$$\omega=(\omega_1, \omega_2,...)\in \{0, 1, 2,...,N-1\}^\mathbb N$$
How to show that the limit$$\displaystyle\nu(\omega)=\lim_{n\to\infty}\frac{\omega_1}{N^n}+\frac{\omega_2}{N^{n-1}}+...+\frac{\omega_n}{N}$$ exist?
it can be represented as a $N$-adic number in $[0, 1]$, but the sequence $\frac{\omega_1}{N^n}+\frac{\omega_2}{N^{n-1}}+...+\frac{\omega_n}{N}$ is not monotonic. I can only show that it has limit if $\omega_i=\omega\in\{0,1,...,N-1\}$ for $i\ge$ some number.
I am reading Analysis and Probability: Wavelets, Signals, Fractals, on page 92, it states that this sequence is non-increasing, is it right?
First of, the formulation is unfortunate. In the remainder class ring $\Bbb Z/N\Bbb Z$ there is no division by $N$, since $N$ is (in) the class of zero.
Your second formulation is the correct one, for a N-adic representation of a real number, you want $ω_i∈\{0,1,...,N−1\} \subset \Bbb Z\subset\Bbb R$.
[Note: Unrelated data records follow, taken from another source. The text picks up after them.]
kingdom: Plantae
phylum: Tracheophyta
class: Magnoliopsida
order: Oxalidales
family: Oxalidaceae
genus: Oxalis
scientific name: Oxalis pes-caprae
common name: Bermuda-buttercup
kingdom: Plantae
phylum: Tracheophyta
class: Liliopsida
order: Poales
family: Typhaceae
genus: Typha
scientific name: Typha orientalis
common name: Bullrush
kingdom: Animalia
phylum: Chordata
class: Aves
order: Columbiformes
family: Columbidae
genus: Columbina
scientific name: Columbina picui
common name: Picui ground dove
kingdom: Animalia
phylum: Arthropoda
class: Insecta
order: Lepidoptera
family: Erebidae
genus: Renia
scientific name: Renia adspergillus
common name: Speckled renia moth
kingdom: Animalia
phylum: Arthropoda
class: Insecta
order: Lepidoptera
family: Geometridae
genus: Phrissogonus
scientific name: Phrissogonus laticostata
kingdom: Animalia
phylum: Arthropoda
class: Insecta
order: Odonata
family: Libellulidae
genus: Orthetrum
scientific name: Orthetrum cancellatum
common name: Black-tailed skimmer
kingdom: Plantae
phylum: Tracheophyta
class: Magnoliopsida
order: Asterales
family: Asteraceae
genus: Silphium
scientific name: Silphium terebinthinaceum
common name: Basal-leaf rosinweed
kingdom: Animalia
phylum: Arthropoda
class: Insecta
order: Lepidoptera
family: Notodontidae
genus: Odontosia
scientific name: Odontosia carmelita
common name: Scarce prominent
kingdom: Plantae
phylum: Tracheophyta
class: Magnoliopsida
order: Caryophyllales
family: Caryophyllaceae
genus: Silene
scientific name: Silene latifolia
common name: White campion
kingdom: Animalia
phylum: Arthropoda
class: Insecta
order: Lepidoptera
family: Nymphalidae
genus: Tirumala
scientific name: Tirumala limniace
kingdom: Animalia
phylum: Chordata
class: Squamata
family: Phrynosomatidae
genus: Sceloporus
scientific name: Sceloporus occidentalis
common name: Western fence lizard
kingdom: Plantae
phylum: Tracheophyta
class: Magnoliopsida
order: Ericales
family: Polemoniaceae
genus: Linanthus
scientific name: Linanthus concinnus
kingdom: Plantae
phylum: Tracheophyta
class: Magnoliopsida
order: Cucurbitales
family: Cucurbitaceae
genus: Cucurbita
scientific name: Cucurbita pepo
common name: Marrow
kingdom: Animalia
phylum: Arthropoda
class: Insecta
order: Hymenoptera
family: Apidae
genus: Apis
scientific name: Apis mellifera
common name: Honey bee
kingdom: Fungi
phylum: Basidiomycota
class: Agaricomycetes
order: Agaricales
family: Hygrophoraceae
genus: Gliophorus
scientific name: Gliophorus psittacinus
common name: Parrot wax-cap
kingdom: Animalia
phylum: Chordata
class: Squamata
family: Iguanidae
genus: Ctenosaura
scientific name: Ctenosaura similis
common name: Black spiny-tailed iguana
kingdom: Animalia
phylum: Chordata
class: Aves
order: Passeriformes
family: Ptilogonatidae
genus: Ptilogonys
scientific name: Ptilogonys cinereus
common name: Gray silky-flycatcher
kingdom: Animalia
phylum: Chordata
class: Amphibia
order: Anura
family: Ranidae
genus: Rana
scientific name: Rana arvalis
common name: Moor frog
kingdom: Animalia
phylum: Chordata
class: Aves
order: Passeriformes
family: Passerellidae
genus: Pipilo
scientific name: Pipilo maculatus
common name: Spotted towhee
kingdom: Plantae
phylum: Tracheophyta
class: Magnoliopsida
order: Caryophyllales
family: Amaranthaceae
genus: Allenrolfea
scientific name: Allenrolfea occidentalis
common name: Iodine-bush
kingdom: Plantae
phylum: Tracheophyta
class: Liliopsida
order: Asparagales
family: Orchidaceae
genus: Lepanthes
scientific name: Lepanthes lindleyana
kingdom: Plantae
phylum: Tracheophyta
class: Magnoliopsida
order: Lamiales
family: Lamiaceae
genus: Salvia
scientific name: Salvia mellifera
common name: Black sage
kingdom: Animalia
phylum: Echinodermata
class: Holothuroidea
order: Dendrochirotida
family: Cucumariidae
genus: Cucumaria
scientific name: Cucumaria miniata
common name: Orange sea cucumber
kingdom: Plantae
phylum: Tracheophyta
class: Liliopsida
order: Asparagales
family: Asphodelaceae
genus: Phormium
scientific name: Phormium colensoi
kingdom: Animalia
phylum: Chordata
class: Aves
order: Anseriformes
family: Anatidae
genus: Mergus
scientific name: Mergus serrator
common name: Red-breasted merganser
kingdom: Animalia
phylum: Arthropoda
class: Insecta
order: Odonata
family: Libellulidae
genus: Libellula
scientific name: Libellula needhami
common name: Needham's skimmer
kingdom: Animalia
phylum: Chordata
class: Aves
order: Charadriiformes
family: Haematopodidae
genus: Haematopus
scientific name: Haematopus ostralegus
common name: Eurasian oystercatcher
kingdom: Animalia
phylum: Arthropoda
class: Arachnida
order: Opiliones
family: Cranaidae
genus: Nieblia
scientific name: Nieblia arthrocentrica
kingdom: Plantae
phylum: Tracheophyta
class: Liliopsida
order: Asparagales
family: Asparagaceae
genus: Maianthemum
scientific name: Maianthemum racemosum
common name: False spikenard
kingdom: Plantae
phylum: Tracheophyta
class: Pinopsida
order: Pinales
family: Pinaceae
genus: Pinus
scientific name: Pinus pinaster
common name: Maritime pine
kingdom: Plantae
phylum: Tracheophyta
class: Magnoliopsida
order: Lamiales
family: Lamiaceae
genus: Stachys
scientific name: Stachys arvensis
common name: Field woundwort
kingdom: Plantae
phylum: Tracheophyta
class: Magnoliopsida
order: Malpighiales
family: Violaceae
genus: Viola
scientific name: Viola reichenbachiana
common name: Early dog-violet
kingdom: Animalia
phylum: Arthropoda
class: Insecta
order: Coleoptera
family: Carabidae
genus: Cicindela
And then you just use that $0\le ω_i\le N-1$ to get a convergent geometric series as majorant.
Sorry, I did initially not see that there is an index reversal in the terms of the sum. So the geometric majorant only shows that this sequence is bounded. Write your series as quotient of two divergent terms $$ \frac{ω_1N+ω_2N^2+...+ω_nN^n}{N^{n+1}} $$ but Cesaro-Stolz can only be applied if $$ \frac{ω_nN^n}{N^{n+1}-N^n}=\frac{ω_n}{N-1} $$ converges.
Give the sequence a name, $a_n=ω_1N^{-n}+ω_2N^{1-n}+...+ω_nN^{N-1}$, then $$ a_{n+1}=\frac{a_n+ω_{n+1}}{N}=\tfrac1Na_n+(1-\tfrac1N)\frac{ω_{n+1}}{N-1} $$ so $a_{n+1}\le a_n$ if and only if $ω_{n+1}\le (N-1)a_n$ which would require that $a_n\ge 1$ since $ω_{n+1}=N-1$ is possible. But since $a_n=0$ is also possible, the statement "non-increasing" is wrong. The best one can say is still that the sequence of the $a_n$ is bounded.